78 A. 593 | Conn. | 1911
Much of the discussion in the preceding cases is applicable here.
The function of the motion to erase, the interpretation to be given the word "aggrieved" in § 3834 of the General Statutes, the scope of an appeal under said section, and the allegations sufficient in such an appeal to withstand a motion to erase, need not be repeated, nor need we restate the doctrine that the illegal exercise by the railroad commissioners of their powers, or of their right of regulation, over street railways, will justify judicial interference.
These proceedings disclose no action of the directors of the Railway Company approving a plan of location. Until such action, any approval by the railroad commissioners of the plan and method of construction was unauthorized in law. New York, N. H. H.R. Co.
v. Stevens,
One ground of appeal is the action of the commissioners in dismissing the petition or protest of the appellants, in which they set forth their objection to the consideration or approval of the petition of the Railway Company praying that the commissioners "approve the layout of the railway on private land and the method of construction herein set forth," because the plan of the railway location shows that the Company proposes to lay its tracks across the land owned by the appellants on York Street in said borough, although no notice of said petition had been given appellants and they had not agreed to allow said Company to take said land.

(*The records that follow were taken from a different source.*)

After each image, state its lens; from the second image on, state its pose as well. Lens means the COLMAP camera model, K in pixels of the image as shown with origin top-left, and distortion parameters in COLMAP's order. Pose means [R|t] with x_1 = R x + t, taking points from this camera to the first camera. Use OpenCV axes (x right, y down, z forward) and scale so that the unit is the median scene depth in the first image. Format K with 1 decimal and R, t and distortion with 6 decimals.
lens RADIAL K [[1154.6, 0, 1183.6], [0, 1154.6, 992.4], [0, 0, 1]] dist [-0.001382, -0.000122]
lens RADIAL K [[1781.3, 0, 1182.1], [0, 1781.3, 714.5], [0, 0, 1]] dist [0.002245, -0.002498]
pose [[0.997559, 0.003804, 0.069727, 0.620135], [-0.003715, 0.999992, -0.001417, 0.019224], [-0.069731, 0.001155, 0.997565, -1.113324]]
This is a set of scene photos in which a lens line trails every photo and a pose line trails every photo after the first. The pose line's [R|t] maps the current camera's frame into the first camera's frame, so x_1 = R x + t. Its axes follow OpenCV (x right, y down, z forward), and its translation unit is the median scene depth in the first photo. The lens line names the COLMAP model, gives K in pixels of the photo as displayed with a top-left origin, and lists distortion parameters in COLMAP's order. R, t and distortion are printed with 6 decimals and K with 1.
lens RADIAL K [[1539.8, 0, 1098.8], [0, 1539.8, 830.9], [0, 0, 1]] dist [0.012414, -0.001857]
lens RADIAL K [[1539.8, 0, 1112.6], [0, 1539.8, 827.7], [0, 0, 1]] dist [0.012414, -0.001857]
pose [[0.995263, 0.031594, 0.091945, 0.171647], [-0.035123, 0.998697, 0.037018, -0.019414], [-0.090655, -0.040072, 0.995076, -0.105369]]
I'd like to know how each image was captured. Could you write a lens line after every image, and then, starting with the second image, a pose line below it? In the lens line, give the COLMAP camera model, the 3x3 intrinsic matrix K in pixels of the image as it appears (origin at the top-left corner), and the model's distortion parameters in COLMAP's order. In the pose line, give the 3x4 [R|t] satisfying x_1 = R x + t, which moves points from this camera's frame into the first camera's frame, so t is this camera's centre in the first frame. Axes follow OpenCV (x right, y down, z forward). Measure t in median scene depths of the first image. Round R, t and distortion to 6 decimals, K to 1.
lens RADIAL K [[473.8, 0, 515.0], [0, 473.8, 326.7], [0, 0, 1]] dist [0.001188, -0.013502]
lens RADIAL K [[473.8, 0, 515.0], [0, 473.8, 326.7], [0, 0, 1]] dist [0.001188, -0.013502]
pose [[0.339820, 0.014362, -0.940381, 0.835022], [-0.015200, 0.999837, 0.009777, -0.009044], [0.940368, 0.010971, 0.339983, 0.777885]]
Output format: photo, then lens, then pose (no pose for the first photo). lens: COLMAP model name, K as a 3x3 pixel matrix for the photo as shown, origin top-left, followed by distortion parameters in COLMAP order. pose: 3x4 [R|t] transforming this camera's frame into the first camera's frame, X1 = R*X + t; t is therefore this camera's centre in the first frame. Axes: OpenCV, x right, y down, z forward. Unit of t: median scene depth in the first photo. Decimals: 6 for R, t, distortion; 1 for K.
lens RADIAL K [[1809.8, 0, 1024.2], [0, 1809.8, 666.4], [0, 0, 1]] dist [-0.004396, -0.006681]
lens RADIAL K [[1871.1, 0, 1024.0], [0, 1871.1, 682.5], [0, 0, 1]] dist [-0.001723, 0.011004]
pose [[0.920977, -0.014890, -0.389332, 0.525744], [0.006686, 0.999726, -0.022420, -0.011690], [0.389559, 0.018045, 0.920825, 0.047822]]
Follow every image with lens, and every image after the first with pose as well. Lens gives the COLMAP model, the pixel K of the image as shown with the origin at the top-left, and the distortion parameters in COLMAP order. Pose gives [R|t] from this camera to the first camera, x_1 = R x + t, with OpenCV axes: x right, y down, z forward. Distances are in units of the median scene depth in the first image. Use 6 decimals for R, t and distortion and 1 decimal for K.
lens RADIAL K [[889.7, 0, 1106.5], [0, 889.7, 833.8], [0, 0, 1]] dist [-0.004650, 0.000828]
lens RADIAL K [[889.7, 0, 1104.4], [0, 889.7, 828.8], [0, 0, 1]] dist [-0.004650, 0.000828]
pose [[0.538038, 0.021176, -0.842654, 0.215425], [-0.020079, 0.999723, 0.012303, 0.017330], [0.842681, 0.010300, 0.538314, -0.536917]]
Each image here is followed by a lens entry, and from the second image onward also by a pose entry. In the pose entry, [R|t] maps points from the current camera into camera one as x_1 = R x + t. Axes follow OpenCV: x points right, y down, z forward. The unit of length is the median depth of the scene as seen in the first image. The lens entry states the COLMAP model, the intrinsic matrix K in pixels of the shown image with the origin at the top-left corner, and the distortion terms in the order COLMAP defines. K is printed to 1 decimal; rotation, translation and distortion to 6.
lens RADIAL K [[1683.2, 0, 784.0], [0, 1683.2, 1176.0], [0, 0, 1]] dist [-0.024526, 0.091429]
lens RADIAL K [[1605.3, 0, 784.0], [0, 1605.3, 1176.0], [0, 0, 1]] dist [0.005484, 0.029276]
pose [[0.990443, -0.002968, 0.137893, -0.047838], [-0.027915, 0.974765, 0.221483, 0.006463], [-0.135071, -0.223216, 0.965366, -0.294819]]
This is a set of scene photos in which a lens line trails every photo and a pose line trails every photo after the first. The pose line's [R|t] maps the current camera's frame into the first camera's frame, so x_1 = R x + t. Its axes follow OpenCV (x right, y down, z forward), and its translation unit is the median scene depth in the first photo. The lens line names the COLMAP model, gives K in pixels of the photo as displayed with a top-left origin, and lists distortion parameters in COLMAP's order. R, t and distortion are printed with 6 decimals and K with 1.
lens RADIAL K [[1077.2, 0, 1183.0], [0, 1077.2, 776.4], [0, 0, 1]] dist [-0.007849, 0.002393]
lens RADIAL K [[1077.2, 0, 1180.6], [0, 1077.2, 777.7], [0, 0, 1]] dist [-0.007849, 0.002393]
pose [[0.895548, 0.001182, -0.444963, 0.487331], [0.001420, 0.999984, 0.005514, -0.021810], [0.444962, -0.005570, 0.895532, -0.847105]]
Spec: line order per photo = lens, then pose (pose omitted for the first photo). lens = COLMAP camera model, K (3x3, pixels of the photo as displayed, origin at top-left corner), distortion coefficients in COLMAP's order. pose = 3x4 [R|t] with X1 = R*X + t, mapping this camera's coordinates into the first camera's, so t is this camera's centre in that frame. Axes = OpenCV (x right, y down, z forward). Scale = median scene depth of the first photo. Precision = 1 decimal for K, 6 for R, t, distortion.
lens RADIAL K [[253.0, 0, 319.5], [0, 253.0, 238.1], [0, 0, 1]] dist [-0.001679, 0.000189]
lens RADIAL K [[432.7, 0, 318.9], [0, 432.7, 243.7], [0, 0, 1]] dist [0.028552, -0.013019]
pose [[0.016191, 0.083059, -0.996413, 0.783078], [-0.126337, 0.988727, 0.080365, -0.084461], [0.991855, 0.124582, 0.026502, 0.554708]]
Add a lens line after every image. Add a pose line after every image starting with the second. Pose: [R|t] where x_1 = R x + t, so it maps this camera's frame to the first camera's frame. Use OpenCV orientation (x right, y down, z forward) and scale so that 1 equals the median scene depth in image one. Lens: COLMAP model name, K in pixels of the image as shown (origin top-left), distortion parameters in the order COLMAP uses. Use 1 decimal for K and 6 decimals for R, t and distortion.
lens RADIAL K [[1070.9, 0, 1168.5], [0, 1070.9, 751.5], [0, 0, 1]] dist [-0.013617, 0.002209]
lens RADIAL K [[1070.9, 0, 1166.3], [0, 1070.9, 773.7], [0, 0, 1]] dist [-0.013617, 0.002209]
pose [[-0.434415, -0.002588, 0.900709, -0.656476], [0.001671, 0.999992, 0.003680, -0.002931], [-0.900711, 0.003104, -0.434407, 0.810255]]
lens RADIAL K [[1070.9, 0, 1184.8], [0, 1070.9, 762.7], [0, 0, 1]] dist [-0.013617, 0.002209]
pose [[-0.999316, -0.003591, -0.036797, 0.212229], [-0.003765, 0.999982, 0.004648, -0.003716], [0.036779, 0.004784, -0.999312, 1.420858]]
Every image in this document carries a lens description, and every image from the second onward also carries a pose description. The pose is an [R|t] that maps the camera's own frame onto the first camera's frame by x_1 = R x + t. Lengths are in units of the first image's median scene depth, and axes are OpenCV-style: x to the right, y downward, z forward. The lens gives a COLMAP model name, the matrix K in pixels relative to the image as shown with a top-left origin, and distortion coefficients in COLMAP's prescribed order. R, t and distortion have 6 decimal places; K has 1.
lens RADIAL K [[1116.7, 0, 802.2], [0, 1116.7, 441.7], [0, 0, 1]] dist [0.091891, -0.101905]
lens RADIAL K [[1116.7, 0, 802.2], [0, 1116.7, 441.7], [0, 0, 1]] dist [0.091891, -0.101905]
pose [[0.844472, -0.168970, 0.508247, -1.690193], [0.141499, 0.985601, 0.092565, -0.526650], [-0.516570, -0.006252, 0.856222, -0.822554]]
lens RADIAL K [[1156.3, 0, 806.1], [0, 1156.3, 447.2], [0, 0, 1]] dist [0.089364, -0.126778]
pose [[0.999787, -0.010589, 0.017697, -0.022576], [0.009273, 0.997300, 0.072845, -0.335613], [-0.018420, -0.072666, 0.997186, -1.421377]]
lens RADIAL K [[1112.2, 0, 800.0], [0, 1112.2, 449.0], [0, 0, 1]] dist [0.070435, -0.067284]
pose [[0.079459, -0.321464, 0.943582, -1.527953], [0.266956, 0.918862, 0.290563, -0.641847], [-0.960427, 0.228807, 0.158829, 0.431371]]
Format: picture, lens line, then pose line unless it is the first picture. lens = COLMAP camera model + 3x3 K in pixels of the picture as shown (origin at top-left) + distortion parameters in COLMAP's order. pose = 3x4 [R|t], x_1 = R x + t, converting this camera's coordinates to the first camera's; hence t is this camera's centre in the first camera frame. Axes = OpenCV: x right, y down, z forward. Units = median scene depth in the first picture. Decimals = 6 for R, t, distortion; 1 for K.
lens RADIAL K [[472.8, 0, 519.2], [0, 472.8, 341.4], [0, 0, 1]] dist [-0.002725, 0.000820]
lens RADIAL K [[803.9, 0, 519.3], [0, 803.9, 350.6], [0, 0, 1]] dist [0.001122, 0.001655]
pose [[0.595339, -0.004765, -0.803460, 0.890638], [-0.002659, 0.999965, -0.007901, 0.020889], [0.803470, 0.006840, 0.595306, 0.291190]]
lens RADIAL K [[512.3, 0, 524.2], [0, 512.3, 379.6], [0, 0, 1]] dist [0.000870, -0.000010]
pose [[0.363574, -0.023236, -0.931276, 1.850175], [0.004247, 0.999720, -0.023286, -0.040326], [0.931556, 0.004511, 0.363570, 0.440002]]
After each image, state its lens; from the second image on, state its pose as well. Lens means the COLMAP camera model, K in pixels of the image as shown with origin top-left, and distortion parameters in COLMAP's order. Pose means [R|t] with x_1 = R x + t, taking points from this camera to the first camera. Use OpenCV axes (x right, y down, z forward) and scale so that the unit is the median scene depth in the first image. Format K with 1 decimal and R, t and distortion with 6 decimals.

Since the motion to erase admits the facts well pleaded, the case is one where the Railway Company seeks to secure the approval of the commissioners of its plan of layout on private land, and its method of construction, *45 without having given one of the owners of such land notice of its petition, and without having secured the right to take such land.
The appearance of the appellants, the filing of their petition and protest, and hearing thereon, was a waiver of their right to subsequently object to the failure to give them notice.
York Street is not among the highways specifically named in the route designated in the charter of the Railway Company. There is nothing in any part of these proceedings which tends to even suggest that that part of York Street over which the said Railway Company proposes to locate, and which the appellants allege they own, is a public highway. So far as the record stands the appellants' rights to York Street are the same as to their own dooryard. Its Act of incorporation (14 Special Laws, p. 720, § 3) gave the Shore Line Electric Railway Company the right to "take for railroad purposes as much real estate lying outside any highway as may be necessary for the proper construction and operation of its road within the limits of the route hereinbefore mentioned, and may condemn land, where necessary, in the same manner provided in the General Statutes relating to the taking of land by railroad companies operated by steam."
Until it secures, by agreement with the appellants, or by the exercise of its power to condemn, the right to locate over the appellants' said land, it has no right to have its petition entertained or approved.
If York Street were a public highway, irrespective of the question of the right of the owner of the fee in the highway to compensation preceding the location and operation of the railway over such highway, the appellants were entitled to have their case remain in court.
Either as owners of the fee, or as adjoining owners, these appellants could recover damages if the location *46
or method of construction of this railway did them special and peculiar damage. Canastota Knife Co. v.Newington Tramway Co.,
The commissioners must determine the method and manner of construction in such way as to protect the rights of the general public, so far as is consistent with the execution of the franchise granted the Railway Company in a reasonably practical way, and at the same time do no greater injury to the owner of the fee of the highway or the adjoining owner than follows its due exercise.
Every owner of the fee of the highway over which a railway company proposes to locate, and every adjoining owner, is entitled, as of right, to the opportunity to show before the commissioners, and the court on appeal, that a method of location or construction will cause him special damage.
The terms of the appeal to the Superior Court enable the appellants to establish, as one of their grievances, any special injury or damage done them by the order appealed from.
Whether the commissioners have exercised their powers of regulation in a way so as to do no greater injury to the owners of the fee in the highway, or the adjoining owners on the highway, than the performance of their duties require, or whether the construction approved of may do the appellants special injury, are essentially judicial questions. Waterbury'sAppeal,
There is error, the judgment is reversed and the cause remanded with instructions to overrule the motion to erase.
In this opinion the other judges concurred.